DRP assists stations in organizing and hosting community gatherings where discussions and demonstrations are held on project-related topics. Farmers may participate in demonstrations on rain harvesting or organic farming. Youth may hold discussions with parents and community leaders about the need for dialogue on sexual reproductive health issues. Various stakeholders participate – including village chiefs, school officials, extension officers, religious leaders and community members. Oftentimes, the stations broadcast these events live.
“I have signed bylaws aimed at curbing early marriages such that parents who offer their under-aged daughters to get married shall be liable to a fine of two goats.”
- Timbiri, Traditional Authority, Nkhata Bay, Malawi – after engaging with DRP-supported forums
DRP produces weekly Bulletins for radio stations. Each Bulletin is country-specific – researched and written by in-country specialists. These Bulletins allow DRP to focus on a specific issue each week. For instance, in Zambia, the focus has been on climate change. In Malawi, the Bulletins have explored issues relating to sexual reproductive health issues. Each week, the Bulletins focus on a problem and possible solutions with production tips, a list of interview questions and contact information for possible interviews.
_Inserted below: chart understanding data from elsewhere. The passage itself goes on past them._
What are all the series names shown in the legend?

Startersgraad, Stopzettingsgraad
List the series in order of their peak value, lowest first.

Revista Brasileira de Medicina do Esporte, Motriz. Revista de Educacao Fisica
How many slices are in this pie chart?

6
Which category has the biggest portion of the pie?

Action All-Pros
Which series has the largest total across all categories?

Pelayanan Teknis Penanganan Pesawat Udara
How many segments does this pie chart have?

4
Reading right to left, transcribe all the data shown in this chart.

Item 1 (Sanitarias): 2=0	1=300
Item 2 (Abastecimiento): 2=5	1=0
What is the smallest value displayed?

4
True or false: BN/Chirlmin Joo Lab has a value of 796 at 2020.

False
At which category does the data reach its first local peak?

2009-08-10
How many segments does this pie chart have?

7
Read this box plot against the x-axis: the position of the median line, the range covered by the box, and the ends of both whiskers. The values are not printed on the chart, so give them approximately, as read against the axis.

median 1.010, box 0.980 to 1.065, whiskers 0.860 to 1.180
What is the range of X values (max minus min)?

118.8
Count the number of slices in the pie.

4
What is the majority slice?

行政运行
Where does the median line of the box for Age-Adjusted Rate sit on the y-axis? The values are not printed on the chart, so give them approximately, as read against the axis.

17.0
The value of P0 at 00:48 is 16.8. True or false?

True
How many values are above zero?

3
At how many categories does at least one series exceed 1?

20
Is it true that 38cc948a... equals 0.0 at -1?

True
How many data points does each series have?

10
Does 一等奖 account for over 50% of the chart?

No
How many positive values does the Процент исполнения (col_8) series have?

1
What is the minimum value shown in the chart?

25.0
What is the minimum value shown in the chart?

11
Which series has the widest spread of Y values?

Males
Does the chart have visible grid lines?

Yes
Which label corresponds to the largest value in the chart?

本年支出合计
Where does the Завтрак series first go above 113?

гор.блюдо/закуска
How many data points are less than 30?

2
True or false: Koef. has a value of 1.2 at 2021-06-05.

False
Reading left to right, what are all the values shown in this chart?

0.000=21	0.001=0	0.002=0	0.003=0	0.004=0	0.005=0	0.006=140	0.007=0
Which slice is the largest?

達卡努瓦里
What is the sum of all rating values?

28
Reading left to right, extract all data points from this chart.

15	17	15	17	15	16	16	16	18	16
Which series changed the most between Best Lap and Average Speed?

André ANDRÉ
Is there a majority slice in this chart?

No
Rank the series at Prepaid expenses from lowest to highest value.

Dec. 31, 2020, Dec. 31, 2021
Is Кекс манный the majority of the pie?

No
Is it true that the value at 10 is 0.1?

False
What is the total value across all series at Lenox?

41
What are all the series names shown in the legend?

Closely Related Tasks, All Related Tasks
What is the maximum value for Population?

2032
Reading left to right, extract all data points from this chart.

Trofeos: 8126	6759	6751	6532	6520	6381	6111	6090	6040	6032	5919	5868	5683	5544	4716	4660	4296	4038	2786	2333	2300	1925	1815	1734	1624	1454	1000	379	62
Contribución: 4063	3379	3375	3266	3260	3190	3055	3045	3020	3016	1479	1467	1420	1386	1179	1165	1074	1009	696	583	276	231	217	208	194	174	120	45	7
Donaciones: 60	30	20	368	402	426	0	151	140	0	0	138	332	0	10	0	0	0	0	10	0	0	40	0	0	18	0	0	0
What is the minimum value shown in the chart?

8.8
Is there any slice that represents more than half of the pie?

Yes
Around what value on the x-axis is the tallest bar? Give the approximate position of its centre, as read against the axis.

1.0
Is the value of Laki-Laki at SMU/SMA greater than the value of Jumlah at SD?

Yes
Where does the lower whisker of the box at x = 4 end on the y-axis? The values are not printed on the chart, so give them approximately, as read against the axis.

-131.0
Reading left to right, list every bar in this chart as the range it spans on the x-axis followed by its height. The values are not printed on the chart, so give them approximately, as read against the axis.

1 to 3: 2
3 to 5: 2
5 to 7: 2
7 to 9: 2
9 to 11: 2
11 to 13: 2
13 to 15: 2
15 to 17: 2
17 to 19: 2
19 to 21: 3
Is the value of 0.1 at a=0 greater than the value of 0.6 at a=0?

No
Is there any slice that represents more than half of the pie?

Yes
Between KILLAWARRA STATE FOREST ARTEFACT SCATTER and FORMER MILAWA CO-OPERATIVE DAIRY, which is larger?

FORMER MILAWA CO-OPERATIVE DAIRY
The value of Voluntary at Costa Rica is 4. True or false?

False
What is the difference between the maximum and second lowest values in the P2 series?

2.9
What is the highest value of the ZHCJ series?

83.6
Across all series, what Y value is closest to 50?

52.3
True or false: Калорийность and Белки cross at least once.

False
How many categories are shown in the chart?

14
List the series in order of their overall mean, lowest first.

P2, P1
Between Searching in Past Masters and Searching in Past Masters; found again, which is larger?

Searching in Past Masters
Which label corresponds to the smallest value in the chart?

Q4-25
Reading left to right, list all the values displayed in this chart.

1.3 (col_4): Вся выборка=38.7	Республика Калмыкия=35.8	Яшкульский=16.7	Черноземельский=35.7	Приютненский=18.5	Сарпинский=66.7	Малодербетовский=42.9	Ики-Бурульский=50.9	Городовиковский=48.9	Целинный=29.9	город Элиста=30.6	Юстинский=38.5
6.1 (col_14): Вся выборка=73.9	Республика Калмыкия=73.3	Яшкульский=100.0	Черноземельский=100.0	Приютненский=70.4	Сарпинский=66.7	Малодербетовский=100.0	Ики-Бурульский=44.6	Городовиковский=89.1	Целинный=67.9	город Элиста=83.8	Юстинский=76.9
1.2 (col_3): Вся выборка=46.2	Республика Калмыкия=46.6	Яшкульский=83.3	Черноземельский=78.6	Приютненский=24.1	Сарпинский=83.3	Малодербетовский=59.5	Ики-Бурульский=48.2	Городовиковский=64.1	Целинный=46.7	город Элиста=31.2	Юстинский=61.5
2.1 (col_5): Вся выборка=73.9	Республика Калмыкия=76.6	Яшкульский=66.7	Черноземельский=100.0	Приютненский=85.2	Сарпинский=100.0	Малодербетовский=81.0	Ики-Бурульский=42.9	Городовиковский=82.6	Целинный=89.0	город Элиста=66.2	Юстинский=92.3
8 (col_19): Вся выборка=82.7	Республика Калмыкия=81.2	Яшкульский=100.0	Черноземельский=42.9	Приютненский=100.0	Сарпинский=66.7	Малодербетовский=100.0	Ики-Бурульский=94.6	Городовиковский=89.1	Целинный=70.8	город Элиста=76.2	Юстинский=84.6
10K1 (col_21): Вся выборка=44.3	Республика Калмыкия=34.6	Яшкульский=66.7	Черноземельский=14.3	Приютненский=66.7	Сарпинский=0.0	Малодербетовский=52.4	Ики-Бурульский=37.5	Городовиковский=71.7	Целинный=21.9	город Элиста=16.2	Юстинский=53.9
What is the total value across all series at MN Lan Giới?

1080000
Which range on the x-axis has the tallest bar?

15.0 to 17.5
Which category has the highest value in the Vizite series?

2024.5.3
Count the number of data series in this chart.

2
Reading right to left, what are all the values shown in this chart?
DRP conducts baseline and follow-up surveys to assess program impact and behavior change as a result of program interventions. Utilizing in-country evaluators who speak the local language and understand the culture, survey samples can range from 20 to 75 individuals in a community. Evaluations often include interviews with community leaders and other stakeholders. Questionnaires and interviews are generally conducted in person, although DRP has also used SMS and other forms of outreach to collect data.
Target Issue Experience
DRP programs have strengthened communities’ abilities to address a range of local issues to raise awareness, foster behavior change, spread information, and engage in community dialogue. The DRP methodology can be applied to any priority community need. Issues addressed through
recent programs include:
Agricultural Risk Reduction
Climate Change Adaptation and Mitigation
Governance and Open Elections
Increasing Farmer Income
Solving Community Problems
Youth Health Services
Country Program Experience
DRP maintains a network of community media professionals with direct experience throughout Africa, Asia, Eastern Europe and the Former Soviet Union.